Enfim, naquele sábado 13 de julho, hora do almoço, eu e uns cinco ferroviários cantávamos para "John" uma música que eles tinham aprendido com os ingleses da Western e adaptado para uma cor local.

"John" mantinha aquele ar misto de falso tédio e orgulhinho escondido, que assumia sempre que recebia louvores com os quais não sabia lidar. Mas o interesse com que ele espiava a torta não tinha nada de fingido.

Nesta conjuntura caseira e alegre, soou um tanto deslocado o grito que chegou a nós desde o portão, na voz agoniada de Quatro.

– John, acode! Acode, Seu John! Dona Anitaaaa!

O rapaz estava na calçada, empalidecido e se abanando com o chapéu. Corri para a cerca, com Astrakhanov em meu encalço, indagando já com o olhar o que se passara de grave.

– A Lei Monstro rugiu pra cima da Aliança – ele anunciou, lúgubre.

– Como assim? O que aconteceu? – questionei, sem medir a voz, ignorando totalmente a presença das vizinhas que tinham aparecido com a gritaria do Camarada Torquato. Nossos convidados também foram vindo para o quintal aos poucos, intrigados com a interrupção da festa. Os últimos ainda lançavam olhares cobiçosos para a porta, de onde se espalhava o – modéstia à parte – agradabilíssimo cheiro da minha torta de galinha.

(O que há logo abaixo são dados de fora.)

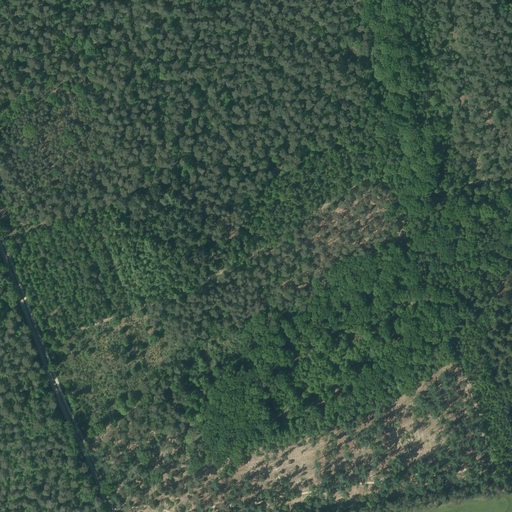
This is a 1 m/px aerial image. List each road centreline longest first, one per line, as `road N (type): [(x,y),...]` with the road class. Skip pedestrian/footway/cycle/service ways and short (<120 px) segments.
road 1 (track): [(190,0),(155,16),(158,100),(168,141),(192,183),(247,217),(223,249),(221,271)]
road 2 (track): [(496,477),(289,511)]
road 3 (track): [(37,344),(221,271)]
road 4 (track): [(0,242),(183,171)]
road 5 (track): [(221,271),(382,170)]
road 6 (track): [(154,0),(155,16),(0,76)]
road 7 (track): [(37,344),(109,511)]
road 8 (track): [(452,342),(496,477)]
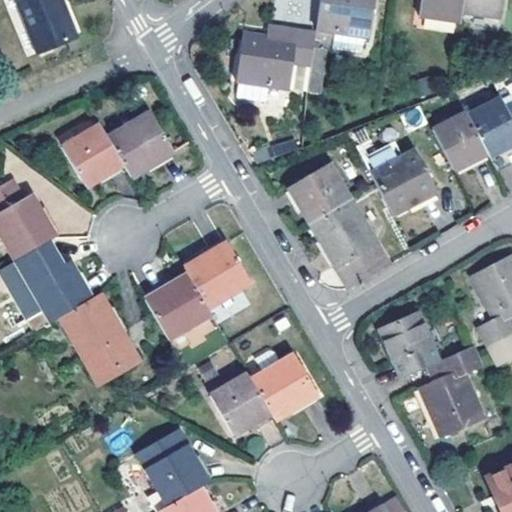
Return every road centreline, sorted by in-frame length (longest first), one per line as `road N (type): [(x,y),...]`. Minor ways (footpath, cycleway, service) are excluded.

– Estão confiscando tudo na sede.

– Por quê? – Astrakhanov sussurrou, parando ao meu lado com as mãos na cintura.

– Não sei também, ainda não vi. A irmã da Zefinha que me contou, voltou agora do centro, tinha ido buscar o filho na escola. Eu só fui em casa depois do turno pegar as crianças para vir provar o bolo da dona Anita. Quando estava saindo, me entra a cunhada com uma cara desse tamanho. "Quatro, sabe aquele lugar que você sempre vai? Tá tomado de polícia em volta! Cuidado com o que você anda aprontando, homem!". E eu já pensei o pior né! Enchi ela de perguntas, descobri que estava falando da ANL, e disparei pra lá. No caminho resolvi passar aqui e avisar vocês, pro caso de, sei lá, precisar de reforço. Vamos?

Tudo isso foi dito de um fôlego só, e, de início, eu só consegui apreender as palavras-chave. Era o suficiente, porém, para transformar minhas pernas em rodas. Nem me importei com os olhares arregalados das vizinhas. Abri a porteira e disparei numa corrida desabalada, seguida de Quatro e, dentro em pouco, Astrakhanov, que ficara para trás a fim de trancar a casa. Os dois logo me ultrapassaram, graças às pernas consideravelmente mais longas, e por não estarem de salto. Aqueles calçados inconvenientes me obrigavam ao dobro do esforço para correr sem cair. Que saudade das botas de treinamento!

Era o início de uma tarde de sábado, bem na hora da sesta, e não tinha muita gente nas ruas. Os poucos por quem cruzávamos naquela corrida desabalada, porém, abriam caminho depressa, com caretas assombradas. Teve quem fizesse o sinal da cruz, e alguns se punham a nos seguir, na curiosidade de saber o que provocara aquela marcha atribulada.